» AIM OF THE EXERCISE: Your task is to repeat each record verbatim, exactly as it was written.

» Dataset entries:
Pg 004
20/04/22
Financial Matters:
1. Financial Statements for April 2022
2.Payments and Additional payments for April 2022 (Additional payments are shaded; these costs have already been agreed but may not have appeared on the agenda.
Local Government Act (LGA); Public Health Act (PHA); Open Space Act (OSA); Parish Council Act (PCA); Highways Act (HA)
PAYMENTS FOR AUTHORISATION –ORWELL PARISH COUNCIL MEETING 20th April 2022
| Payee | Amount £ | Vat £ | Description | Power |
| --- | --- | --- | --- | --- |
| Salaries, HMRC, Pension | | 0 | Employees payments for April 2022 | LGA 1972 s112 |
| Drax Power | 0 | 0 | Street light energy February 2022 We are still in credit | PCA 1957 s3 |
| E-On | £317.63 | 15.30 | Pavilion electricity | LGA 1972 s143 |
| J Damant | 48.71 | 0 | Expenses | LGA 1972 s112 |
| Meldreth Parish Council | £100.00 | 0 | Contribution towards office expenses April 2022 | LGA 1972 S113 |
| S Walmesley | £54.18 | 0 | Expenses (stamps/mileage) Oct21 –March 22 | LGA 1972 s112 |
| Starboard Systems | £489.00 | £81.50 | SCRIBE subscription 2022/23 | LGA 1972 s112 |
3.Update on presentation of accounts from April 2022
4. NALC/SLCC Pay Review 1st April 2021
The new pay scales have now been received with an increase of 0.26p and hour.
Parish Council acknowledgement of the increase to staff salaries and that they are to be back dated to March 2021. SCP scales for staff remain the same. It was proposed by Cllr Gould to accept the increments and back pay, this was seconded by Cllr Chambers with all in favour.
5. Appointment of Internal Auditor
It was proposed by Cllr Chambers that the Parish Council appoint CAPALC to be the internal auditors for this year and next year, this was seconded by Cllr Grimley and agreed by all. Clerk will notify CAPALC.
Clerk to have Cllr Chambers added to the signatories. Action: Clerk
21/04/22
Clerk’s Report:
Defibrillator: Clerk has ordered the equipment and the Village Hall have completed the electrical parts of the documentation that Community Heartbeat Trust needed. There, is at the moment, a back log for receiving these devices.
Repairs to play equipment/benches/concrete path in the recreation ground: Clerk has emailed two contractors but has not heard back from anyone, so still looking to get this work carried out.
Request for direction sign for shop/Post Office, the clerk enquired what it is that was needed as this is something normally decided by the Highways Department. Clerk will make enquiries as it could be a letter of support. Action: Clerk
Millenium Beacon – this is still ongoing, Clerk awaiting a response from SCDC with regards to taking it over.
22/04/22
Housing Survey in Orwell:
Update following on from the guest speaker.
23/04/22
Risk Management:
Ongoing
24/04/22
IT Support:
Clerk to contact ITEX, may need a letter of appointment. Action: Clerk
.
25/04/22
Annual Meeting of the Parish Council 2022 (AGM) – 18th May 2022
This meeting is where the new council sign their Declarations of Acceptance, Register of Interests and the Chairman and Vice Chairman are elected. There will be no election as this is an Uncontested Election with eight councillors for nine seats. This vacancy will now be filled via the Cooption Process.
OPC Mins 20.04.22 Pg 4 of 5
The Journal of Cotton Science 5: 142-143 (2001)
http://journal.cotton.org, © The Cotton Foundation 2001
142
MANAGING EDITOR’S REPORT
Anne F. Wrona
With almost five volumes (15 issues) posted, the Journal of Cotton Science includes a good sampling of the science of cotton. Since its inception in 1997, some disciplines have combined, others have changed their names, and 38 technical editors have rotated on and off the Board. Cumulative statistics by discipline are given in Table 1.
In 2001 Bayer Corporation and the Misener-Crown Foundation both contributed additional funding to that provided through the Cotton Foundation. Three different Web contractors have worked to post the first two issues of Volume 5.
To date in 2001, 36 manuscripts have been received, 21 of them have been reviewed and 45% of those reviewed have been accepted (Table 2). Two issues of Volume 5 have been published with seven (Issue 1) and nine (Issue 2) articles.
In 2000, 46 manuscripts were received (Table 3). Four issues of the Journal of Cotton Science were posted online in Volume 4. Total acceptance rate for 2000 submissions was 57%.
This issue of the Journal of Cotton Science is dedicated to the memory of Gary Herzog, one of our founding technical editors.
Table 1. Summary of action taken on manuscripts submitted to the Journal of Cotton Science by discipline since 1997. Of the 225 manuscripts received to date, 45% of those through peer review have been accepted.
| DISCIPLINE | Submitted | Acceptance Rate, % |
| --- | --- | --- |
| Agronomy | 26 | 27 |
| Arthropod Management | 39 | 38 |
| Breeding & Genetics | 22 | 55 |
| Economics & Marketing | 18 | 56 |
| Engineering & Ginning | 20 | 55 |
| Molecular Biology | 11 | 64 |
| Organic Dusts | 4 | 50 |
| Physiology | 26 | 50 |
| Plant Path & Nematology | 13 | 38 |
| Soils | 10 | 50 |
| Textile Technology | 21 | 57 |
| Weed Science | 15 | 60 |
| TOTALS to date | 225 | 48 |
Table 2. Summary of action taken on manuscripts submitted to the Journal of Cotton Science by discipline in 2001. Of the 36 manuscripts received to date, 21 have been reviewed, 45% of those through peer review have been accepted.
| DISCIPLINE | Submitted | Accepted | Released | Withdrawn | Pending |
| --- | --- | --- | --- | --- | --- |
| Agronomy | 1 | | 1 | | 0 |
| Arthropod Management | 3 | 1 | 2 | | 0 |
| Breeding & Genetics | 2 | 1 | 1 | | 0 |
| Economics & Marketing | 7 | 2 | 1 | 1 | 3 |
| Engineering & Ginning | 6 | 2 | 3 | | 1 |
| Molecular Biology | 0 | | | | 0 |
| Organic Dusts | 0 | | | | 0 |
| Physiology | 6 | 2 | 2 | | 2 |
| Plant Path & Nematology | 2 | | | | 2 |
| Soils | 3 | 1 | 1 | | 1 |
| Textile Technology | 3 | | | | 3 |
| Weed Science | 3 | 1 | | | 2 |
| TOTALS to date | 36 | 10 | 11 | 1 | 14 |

» RESPONSE FOR THIS EXERCISE:
Pg 004
20/04/22
Financial Matters:
1. Financial Statements for April 2022
2.Payments and Additional payments for April 2022 (Additional payments are shaded; these costs have already been agreed but may not have appeared on the agenda.
Local Government Act (LGA); Public Health Act (PHA); Open Space Act (OSA); Parish Council Act (PCA); Highways Act (HA)
PAYMENTS FOR AUTHORISATION –ORWELL PARISH COUNCIL MEETING 20th April 2022
| Payee | Amount £ | Vat £ | Description | Power |
| --- | --- | --- | --- | --- |
| Salaries, HMRC, Pension | | 0 | Employees payments for April 2022 | LGA 1972 s112 |
| Drax Power | 0 | 0 | Street light energy February 2022 We are still in credit | PCA 1957 s3 |
| E-On | £317.63 | 15.30 | Pavilion electricity | LGA 1972 s143 |
| J Damant | 48.71 | 0 | Expenses | LGA 1972 s112 |
| Meldreth Parish Council | £100.00 | 0 | Contribution towards office expenses April 2022 | LGA 1972 S113 |
| S Walmesley | £54.18 | 0 | Expenses (stamps/mileage) Oct21 –March 22 | LGA 1972 s112 |
| Starboard Systems | £489.00 | £81.50 | SCRIBE subscription 2022/23 | LGA 1972 s112 |
3.Update on presentation of accounts from April 2022
4. NALC/SLCC Pay Review 1st April 2021
The new pay scales have now been received with an increase of 0.26p and hour.
Parish Council acknowledgement of the increase to staff salaries and that they are to be back dated to March 2021. SCP scales for staff remain the same. It was proposed by Cllr Gould to accept the increments and back pay, this was seconded by Cllr Chambers with all in favour.
5. Appointment of Internal Auditor
It was proposed by Cllr Chambers that the Parish Council appoint CAPALC to be the internal auditors for this year and next year, this was seconded by Cllr Grimley and agreed by all. Clerk will notify CAPALC.
Clerk to have Cllr Chambers added to the signatories. Action: Clerk
21/04/22
Clerk’s Report:
Defibrillator: Clerk has ordered the equipment and the Village Hall have completed the electrical parts of the documentation that Community Heartbeat Trust needed. There, is at the moment, a back log for receiving these devices.
Repairs to play equipment/benches/concrete path in the recreation ground: Clerk has emailed two contractors but has not heard back from anyone, so still looking to get this work carried out.
Request for direction sign for shop/Post Office, the clerk enquired what it is that was needed as this is something normally decided by the Highways Department. Clerk will make enquiries as it could be a letter of support. Action: Clerk
Millenium Beacon – this is still ongoing, Clerk awaiting a response from SCDC with regards to taking it over.
22/04/22
Housing Survey in Orwell:
Update following on from the guest speaker.
23/04/22
Risk Management:
Ongoing
24/04/22
IT Support:
Clerk to contact ITEX, may need a letter of appointment. Action: Clerk
.
25/04/22
Annual Meeting of the Parish Council 2022 (AGM) – 18th May 2022
This meeting is where the new council sign their Declarations of Acceptance, Register of Interests and the Chairman and Vice Chairman are elected. There will be no election as this is an Uncontested Election with eight councillors for nine seats. This vacancy will now be filled via the Cooption Process.
OPC Mins 20.04.22 Pg 4 of 5
The Journal of Cotton Science 5: 142-143 (2001)
http://journal.cotton.org, © The Cotton Foundation 2001
142
MANAGING EDITOR’S REPORT
Anne F. Wrona
With almost five volumes (15 issues) posted, the Journal of Cotton Science includes a good sampling of the science of cotton. Since its inception in 1997, some disciplines have combined, others have changed their names, and 38 technical editors have rotated on and off the Board. Cumulative statistics by discipline are given in Table 1.
In 2001 Bayer Corporation and the Misener-Crown Foundation both contributed additional funding to that provided through the Cotton Foundation. Three different Web contractors have worked to post the first two issues of Volume 5.
To date in 2001, 36 manuscripts have been received, 21 of them have been reviewed and 45% of those reviewed have been accepted (Table 2). Two issues of Volume 5 have been published with seven (Issue 1) and nine (Issue 2) articles.
In 2000, 46 manuscripts were received (Table 3). Four issues of the Journal of Cotton Science were posted online in Volume 4. Total acceptance rate for 2000 submissions was 57%.
This issue of the Journal of Cotton Science is dedicated to the memory of Gary Herzog, one of our founding technical editors.
Table 1. Summary of action taken on manuscripts submitted to the Journal of Cotton Science by discipline since 1997. Of the 225 manuscripts received to date, 45% of those through peer review have been accepted.
| DISCIPLINE | Submitted | Acceptance Rate, % |
| --- | --- | --- |
| Agronomy | 26 | 27 |
| Arthropod Management | 39 | 38 |
| Breeding & Genetics | 22 | 55 |
| Economics & Marketing | 18 | 56 |
| Engineering & Ginning | 20 | 55 |
| Molecular Biology | 11 | 64 |
| Organic Dusts | 4 | 50 |
| Physiology | 26 | 50 |
| Plant Path & Nematology | 13 | 38 |
| Soils | 10 | 50 |
| Textile Technology | 21 | 57 |
| Weed Science | 15 | 60 |
| TOTALS to date | 225 | 48 |
Table 2. Summary of action taken on manuscripts submitted to the Journal of Cotton Science by discipline in 2001. Of the 36 manuscripts received to date, 21 have been reviewed, 45% of those through peer review have been accepted.
| DISCIPLINE | Submitted | Accepted | Released | Withdrawn | Pending |
| --- | --- | --- | --- | --- | --- |
| Agronomy | 1 | | 1 | | 0 |
| Arthropod Management | 3 | 1 | 2 | | 0 |
| Breeding & Genetics | 2 | 1 | 1 | | 0 |
| Economics & Marketing | 7 | 2 | 1 | 1 | 3 |
| Engineering & Ginning | 6 | 2 | 3 | | 1 |
| Molecular Biology | 0 | | | | 0 |
| Organic Dusts | 0 | | | | 0 |
| Physiology | 6 | 2 | 2 | | 2 |
| Plant Path & Nematology | 2 | | | | 2 |
| Soils | 3 | 1 | 1 | | 1 |
| Textile Technology | 3 | | | | 3 |
| Weed Science | 3 | 1 | | | 2 |
| TOTALS to date | 36 | 10 | 11 | 1 | 14 |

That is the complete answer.